When selecting a wine, I consider the weight of the food and find a similarly weighted wine. The key is to find balance; the wine shouldn’t dominate the food or vice versa. The wines tannin, acidity and alcohol should play a supporting role to the food and the wine act as a canvas for the ingredients of the dish. There were so many flavours in this dish to consider! Should I select a juicy fruit bomb of a wine? No, this would have been heavy handed, the juicy berry fruit drowning out the herbs. Perhaps a rose? No, a rose would get lost with the rich tannin and texture of the lamb.

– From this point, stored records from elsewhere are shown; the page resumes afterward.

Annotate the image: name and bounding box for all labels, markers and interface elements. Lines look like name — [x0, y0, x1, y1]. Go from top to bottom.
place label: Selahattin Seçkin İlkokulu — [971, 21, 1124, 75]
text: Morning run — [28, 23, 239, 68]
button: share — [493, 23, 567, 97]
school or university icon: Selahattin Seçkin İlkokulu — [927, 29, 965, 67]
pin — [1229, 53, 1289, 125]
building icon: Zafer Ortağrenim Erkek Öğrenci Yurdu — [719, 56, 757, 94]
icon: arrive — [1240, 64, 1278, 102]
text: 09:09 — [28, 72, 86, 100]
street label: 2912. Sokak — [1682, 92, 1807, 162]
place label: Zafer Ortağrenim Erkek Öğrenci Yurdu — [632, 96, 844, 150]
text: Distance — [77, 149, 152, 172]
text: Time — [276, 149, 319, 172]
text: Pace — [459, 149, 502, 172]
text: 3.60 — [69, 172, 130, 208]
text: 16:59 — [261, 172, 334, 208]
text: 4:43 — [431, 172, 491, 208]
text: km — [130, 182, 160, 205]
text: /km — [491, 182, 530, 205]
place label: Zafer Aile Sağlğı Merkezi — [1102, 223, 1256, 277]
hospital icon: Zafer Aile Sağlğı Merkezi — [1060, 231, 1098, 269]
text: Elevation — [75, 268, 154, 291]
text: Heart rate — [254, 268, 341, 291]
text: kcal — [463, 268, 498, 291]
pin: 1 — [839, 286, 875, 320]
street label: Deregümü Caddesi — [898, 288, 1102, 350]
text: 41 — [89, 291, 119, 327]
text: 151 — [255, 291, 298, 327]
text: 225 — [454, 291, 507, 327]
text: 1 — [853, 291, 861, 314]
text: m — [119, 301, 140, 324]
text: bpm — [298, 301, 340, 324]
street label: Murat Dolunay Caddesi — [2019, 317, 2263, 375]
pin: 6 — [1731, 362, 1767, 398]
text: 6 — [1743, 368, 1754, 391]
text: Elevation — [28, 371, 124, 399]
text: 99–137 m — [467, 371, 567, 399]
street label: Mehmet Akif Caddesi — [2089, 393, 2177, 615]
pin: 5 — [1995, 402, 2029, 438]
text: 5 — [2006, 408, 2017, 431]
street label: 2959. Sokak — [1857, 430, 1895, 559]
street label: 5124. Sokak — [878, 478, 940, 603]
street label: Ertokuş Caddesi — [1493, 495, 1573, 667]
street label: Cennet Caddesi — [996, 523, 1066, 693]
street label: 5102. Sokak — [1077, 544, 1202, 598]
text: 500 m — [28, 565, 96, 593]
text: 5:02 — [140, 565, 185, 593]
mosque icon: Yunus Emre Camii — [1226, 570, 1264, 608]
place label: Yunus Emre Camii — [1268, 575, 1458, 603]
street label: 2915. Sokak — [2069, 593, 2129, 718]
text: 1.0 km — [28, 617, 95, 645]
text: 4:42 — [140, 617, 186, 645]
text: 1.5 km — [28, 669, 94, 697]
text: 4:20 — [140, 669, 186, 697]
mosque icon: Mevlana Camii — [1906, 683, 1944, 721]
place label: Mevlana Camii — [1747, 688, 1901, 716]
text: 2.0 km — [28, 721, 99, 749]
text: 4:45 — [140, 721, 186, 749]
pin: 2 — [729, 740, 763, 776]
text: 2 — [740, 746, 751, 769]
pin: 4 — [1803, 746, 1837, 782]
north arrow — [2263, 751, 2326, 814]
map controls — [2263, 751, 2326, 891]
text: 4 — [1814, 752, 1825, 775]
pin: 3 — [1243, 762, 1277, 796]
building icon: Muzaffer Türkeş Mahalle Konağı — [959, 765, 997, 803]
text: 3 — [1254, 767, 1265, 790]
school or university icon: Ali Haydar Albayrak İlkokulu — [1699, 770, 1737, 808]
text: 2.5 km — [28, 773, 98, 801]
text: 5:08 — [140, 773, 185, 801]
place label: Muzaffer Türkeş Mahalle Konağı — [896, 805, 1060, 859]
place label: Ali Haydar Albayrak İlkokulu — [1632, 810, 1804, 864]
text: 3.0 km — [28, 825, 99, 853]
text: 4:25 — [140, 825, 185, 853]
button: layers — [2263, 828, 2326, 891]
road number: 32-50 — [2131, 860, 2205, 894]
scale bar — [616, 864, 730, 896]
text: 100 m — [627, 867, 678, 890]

I needed something to complement the lamb, Pecorino, herbs and barley. I decided an old European vintage wine would be the perfect partner. I selected Grato Grati, Vecchia Annata 1991 from Tuscany, Italy. It is made with Sangiovese grapes and has a sophisticated earthy tannin, mellow fruit developing to dried herbs, dried fruits and old oak. It’s delicious and has just the right weight, acidity, tannin and finish to complement the lamb dish. I was delighted to find a 30 year old wine and the guests loved it!